Independent from our work, Cohn et al. Cohn:2016:NAACL and Feng et al. Feng:2016:arXiv made use of the concept of “fertility” for the attention model, which is similar in spirit to our method for building the linguistically inspired coverage with fertility. Cohn et al. Cohn:2016:NAACL introduced a feature-based fertility that includes the total alignment scores for the surrounding source words. In contrast, we make prediction of fertility before decoding, which works as a normalizer to better estimate the coverage ratio of each source word. Feng et al. Feng:2016:arXiv used the previous attentional context to represent implicit fertility and passed it to the attention model, which is in essence similar to the input-feed method proposed in [Luong et al.2015]. Comparatively, we predict explicit fertility for each source word based on its encoding annotation, and incorporate it into the linguistic-inspired coverage for attention model.

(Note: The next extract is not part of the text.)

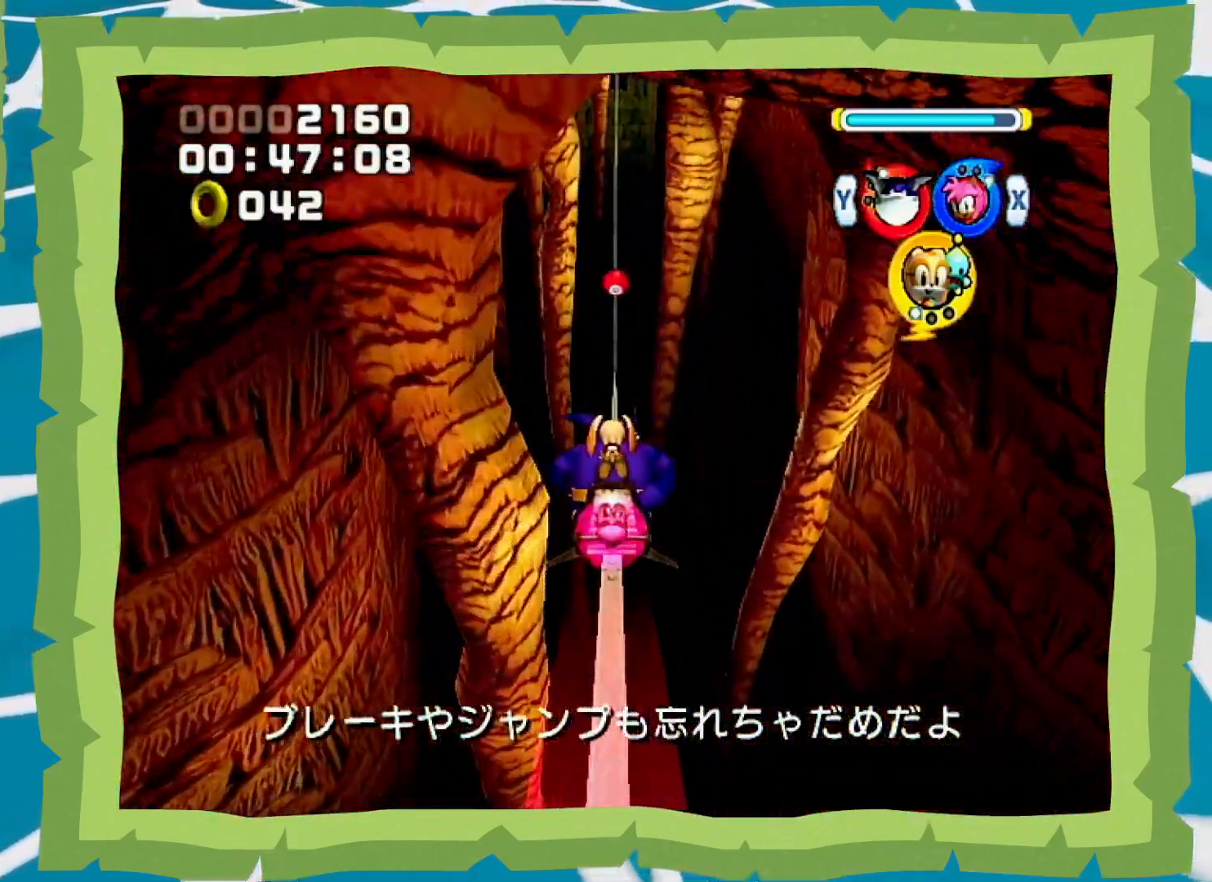
{"buttons": [], "left_stick": "up", "right_stick": "center", "events": []}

We have presented an approach for enhancing NMT, which maintains and utilizes a coverage vector to indicate whether each source word is translated or not. By encouraging NMT to pay less attention to translated words and more attention to untranslated words, our approach alleviates the serious over-translation and under-translation problems that traditional attention-based NMT suffers from. We propose two variants of coverage models: linguistic coverage that leverages more linguistic information and NN-based coverage that resorts to the flexibility of neural network approximation . Experimental results show that both variants achieve significant improvements in terms of translation quality and alignment quality over NMT without coverage.
This work is supported by China National 973 project 2014CB340301. Yang Liu is supported by the National Natural Science Foundation of China (No. 61522204) and the 863 Program (2015AA011808). We thank the anonymous reviewers for their insightful comments.